Approximately two thirds of the LDL ends up in the liver. However, for the extrahepatic tissues, LDL acquired through the LDL receptor is the major external source of cholesterol.
Not all LDL is cleared by the LDL receptor. Macrophages and some endothelial cells possess alternative lipoprotein receptors, collectively known as scavenger receptors. They have a four to seven times higher Michaelis constant (Km), or lower affinity, for LDL than does the regular LDL receptor. Therefore their contribution to LDL metabolism is greatest when the plasma LDL concentration is high.
LDL that has been chemically modified by acetylating or oxidizing agents or by exposure to the cross-linking agent malondialdehyde (formed during lipid peroxidation; see Chapter 23) has a higher affinity for scavenger receptors than does virgin LDL. Therefore one likely function of these receptors is the removal of aberrant or aged lipoproteins that are no longer good ligands for the other lipoprotein receptors. The scavenger receptors bind not only lipoproteins but also other particles with negative surface charges, including some bacteria. Therefore they can participate in the defense against infections.
CLINICAL EXAMPLE 25.2: Abetalipoproteinemia
Abetalipoproteinemia is a near-complete absence of the apoB-containing lipoproteins LDL, VLDL, and chylomicrons, caused by the inherited deficiency of a triglyceride transfer protein in the ER. Plasma cholesterol and triglyceride levels are reduced to 20% or 25% of normal.
This rare recessively inherited disease (incidence at birth less than 1:100,000) leads to severe fat malabsorption and steatorrhea and to the accumulation of triglycerides in intestinal mucosa and liver. In the absence of LDL, cholesterol is transported to the tissues by apoE-rich HDL particles that are endocytosed through apoB/apoE receptors.
Clinical findings include acanthocytosis (star-shaped erythrocytes), neuropathy, myopathy, and atypical retinitis pigmentosa. If treated with high doses of fat-soluble vitamins, patients survive with little disability and without developing cardiovascular disease as they get older.

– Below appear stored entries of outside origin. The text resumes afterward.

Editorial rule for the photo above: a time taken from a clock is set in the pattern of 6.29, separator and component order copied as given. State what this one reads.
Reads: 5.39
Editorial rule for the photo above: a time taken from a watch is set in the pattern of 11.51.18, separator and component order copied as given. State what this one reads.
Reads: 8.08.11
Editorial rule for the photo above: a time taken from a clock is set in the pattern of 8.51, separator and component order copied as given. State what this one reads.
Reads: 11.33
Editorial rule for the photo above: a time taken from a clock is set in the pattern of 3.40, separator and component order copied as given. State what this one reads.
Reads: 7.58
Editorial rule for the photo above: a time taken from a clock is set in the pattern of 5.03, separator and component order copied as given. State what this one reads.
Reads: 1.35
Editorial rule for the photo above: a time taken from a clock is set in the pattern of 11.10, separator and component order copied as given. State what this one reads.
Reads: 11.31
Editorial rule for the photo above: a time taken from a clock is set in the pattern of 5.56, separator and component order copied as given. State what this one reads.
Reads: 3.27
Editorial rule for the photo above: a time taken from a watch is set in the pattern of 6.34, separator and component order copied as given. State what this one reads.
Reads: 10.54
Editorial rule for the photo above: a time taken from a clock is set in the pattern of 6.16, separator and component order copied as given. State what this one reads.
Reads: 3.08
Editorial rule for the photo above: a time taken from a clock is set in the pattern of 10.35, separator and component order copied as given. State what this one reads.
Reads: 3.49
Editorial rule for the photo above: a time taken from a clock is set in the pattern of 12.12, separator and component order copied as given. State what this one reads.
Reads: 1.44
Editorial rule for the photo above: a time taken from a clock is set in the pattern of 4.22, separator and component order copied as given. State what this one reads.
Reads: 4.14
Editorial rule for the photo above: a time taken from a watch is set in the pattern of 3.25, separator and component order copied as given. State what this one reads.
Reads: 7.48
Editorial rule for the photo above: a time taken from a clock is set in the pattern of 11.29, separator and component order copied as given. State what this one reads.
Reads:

Cholesterol Regulates Its Own Metabolism
The concentration of free cholesterol in the cellular membranes is tightly regulated. To this effect, free (unesterified) cholesterol regulates the synthesis of three important proteins (Fig. 25.5):

Figure 25.5 Regulation of cholesterol metabolism by low-density lipoprotein (LDL)-derived cholesterol in extrahepatic cells. ACAT, Acyl-coenzyme A–cholesterol acyl transferase; E, endosome; HMG-CoA, 3-hydroxy-3-methylglutaryl-coenzyme A; L, lysosome.
Cholesterol regulates gene expression through the sterol response element binding protein (SREBP). In the presence of cholesterol, SREBP is located in the ER membrane. However, when cholesterol is depleted, SREBP is transferred to the Golgi apparatus, where it is cleaved by proteases. The proteases generate an active fragment that translocates into the nucleus, where it binds to the sterol response element in the promoters of genes. It induces the transcription of the genes for HMG-CoA reductase, the LDL receptor, and other proteins of cholesterol metabolism.